## Activity list
(A) List every function name that the libvirt patch text mentions outside the quoted log lines.
(B) According to the libvirt patch text, qemuMigrationCookieAddNBD is usually called from within which kinds of job?
(C) Continue the libvirt patch text from its last sentence.

## Study text
[libvirt] [PATCH] qemu_migrate: use nested job when adding NBD to cookie

Michael Chapman mike at very.puzzling.org
Wed Apr 8 06:51:42 UTC 2015

qemuMigrationCookieAddNBD is usually called from within an async
MIGRATION_OUT or MIGRATION_IN job, so it needs to start a nested job.

(The one exception is during the Begin phase when change protection
isn't enabled, but qemuDomainObjEnterMonitorAsync will behave the same
as qemuDomainObjEnterMonitor in this case.)

This bug was encountered with a libvirt client that repeatedly queries
the disk mirroring block job info during a migration. If one of these
queries occurs just as the Perform migration cookie is baked, libvirt

Relevant logs are as follows:

    6701: warning : qemuDomainObjEnterMonitorInternal:1544 : This thread seems to be the async job owner; entering monitor without asking for a nested job is dangerous
[1] 6701: info : qemuMonitorSend:972 : QEMU_MONITOR_SEND_MSG: mon=0x7fefdc004700 msg={"execute":"query-block","id":"libvirt-629"}
[2] 6699: info : qemuMonitorIOWrite:503 : QEMU_MONITOR_IO_WRITE: mon=0x7fefdc004700 buf={"execute":"query-block","id":"libvirt-629"}
[3] 6704: info : qemuMonitorSend:972 : QEMU_MONITOR_SEND_MSG: mon=0x7fefdc004700 msg={"execute":"query-block-jobs","id":"libvirt-630"}
[4] 6699: info : qemuMonitorJSONIOProcessLine:203 : QEMU_MONITOR_RECV_REPLY: mon=0x7fefdc004700 reply={"return": [...], "id": "libvirt-629"}
    6699: error : qemuMonitorJSONIOProcessLine:211 : internal error: Unexpected JSON reply '{"return": [...], "id": "libvirt-629"}'

At [1] qemuMonitorBlockStatsUpdateCapacity sends its request, then waits
on mon->notify. At [2] the request is written out to the monitor socket.

[Saved entries]
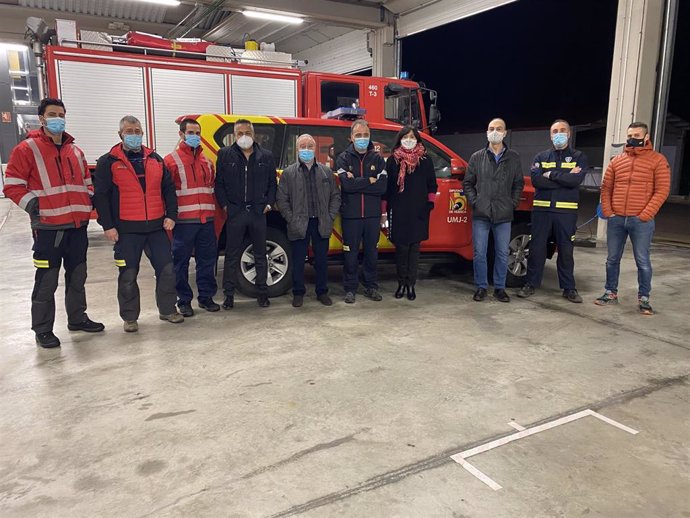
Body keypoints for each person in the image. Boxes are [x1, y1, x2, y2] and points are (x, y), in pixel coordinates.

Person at [3, 98, 104, 348]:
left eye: (61, 114)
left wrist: (88, 201)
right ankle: (43, 329)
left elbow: (87, 183)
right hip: (48, 229)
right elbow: (13, 186)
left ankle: (77, 319)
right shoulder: (27, 149)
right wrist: (37, 208)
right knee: (47, 279)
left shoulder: (75, 151)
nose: (57, 118)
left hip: (77, 226)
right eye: (52, 114)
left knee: (78, 276)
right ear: (42, 119)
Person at [93, 115, 182, 332]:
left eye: (137, 131)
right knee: (128, 274)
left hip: (156, 228)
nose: (134, 135)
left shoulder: (155, 159)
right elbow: (101, 196)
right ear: (120, 134)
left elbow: (168, 190)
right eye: (129, 131)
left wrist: (171, 215)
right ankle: (130, 317)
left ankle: (168, 309)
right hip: (126, 231)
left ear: (142, 133)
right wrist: (108, 226)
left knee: (167, 270)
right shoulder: (108, 162)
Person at [595, 121, 671, 315]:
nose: (632, 139)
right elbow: (606, 188)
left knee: (642, 260)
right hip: (617, 219)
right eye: (630, 135)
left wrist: (646, 214)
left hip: (641, 220)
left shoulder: (658, 160)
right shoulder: (617, 161)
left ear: (646, 137)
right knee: (612, 259)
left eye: (637, 136)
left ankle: (644, 297)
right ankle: (610, 292)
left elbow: (662, 190)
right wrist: (609, 212)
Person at [517, 119, 588, 303]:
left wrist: (552, 175)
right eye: (555, 131)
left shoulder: (579, 157)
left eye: (562, 130)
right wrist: (564, 178)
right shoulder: (541, 157)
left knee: (566, 251)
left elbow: (575, 181)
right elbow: (536, 181)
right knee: (536, 249)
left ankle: (568, 288)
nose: (558, 134)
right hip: (542, 212)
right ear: (550, 135)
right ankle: (531, 284)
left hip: (566, 214)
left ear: (569, 133)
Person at [215, 119, 277, 309]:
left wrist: (268, 204)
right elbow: (219, 184)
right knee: (232, 256)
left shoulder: (265, 156)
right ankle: (229, 295)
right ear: (234, 135)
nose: (244, 137)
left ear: (253, 134)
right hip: (236, 212)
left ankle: (262, 293)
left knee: (261, 255)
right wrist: (226, 206)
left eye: (247, 133)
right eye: (240, 133)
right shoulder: (225, 154)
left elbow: (272, 183)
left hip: (258, 212)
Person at [463, 118, 524, 303]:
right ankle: (481, 287)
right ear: (486, 132)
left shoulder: (513, 157)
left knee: (502, 253)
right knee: (479, 253)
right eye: (491, 128)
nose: (495, 132)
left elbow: (518, 184)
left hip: (504, 214)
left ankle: (500, 288)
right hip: (481, 213)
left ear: (505, 133)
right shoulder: (477, 157)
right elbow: (468, 183)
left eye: (499, 129)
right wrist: (476, 202)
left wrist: (512, 203)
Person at [277, 134, 341, 307]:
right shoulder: (289, 173)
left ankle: (322, 292)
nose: (307, 149)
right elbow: (282, 199)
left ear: (315, 149)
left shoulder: (326, 172)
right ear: (297, 149)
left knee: (321, 261)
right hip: (299, 223)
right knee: (298, 261)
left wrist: (329, 216)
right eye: (303, 146)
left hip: (321, 222)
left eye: (310, 146)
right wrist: (291, 219)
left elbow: (335, 196)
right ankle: (298, 292)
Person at [164, 118, 220, 317]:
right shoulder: (170, 161)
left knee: (207, 260)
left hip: (206, 220)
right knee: (181, 262)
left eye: (197, 133)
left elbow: (211, 187)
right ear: (181, 134)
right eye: (191, 133)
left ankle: (206, 297)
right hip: (183, 222)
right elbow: (166, 193)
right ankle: (184, 300)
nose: (195, 137)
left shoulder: (207, 161)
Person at [383, 125, 437, 300]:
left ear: (417, 140)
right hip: (398, 211)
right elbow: (387, 188)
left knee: (414, 249)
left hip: (419, 210)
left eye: (412, 137)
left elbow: (432, 185)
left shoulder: (425, 160)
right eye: (405, 137)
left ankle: (411, 285)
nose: (409, 140)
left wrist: (430, 204)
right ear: (400, 139)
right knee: (401, 249)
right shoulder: (393, 160)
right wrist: (384, 211)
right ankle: (401, 283)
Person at [336, 119, 387, 304]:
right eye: (358, 135)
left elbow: (382, 187)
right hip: (351, 215)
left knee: (371, 253)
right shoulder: (343, 158)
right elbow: (347, 186)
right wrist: (369, 180)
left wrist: (358, 181)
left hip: (372, 216)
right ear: (351, 137)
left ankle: (371, 287)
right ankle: (350, 289)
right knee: (350, 254)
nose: (362, 138)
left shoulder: (378, 158)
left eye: (365, 135)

## Written responses
(A) qemuMigrationCookieAddNBD, qemuDomainObjEnterMonitorAsync, qemuDomainObjEnterMonitor, qemuMonitorBlockStatsUpdateCapacity

(B) An async MIGRATION_OUT or MIGRATION_IN job.

(C)
At [3] qemuMonitorBlockJobInfo sends its request, and also waits on
mon->notify. The reply from the first request is received at [4].
However, qemuMonitorJSONIOProcessLine is not expecting this reply since
the second request hadn't completed sending. The reply is dropped and an
error is returned.

qemuMonitorIO signals mon->notify twice during its error handling,
waking up both of the threads waiting on it. One of them clears mon->msg
as it exits qemuMonitorSend; the other crashes:

  qemuMonitorSend (mon=0x7fefdc004700, msg=<value optimized out>) at qemu/qemu_monitor.c:975
  975         while (!mon->msg->finished) {
  (gdb) print mon->msg
  $1 = (qemuMonitorMessagePtr) 0x0

Signed-off-by: Michael Chapman <mike at very.puzzling.org>
 src/qemu/qemu_migration.c | 4 +++-
 1 file changed, 3 insertions(+), 1 deletion(-)

diff --git a/src/qemu/qemu_migration.c b/src/qemu/qemu_migration.c
index 5607d1a..d770aea 100644
--- a/src/qemu/qemu_migration.c
+++ b/src/qemu/qemu_migration.c
@@ -571,7 +571,9 @@ qemuMigrationCookieAddNBD(qemuMigrationCookiePtr mig,
             if (!(stats = virHashCreate(10, virHashValueFree)))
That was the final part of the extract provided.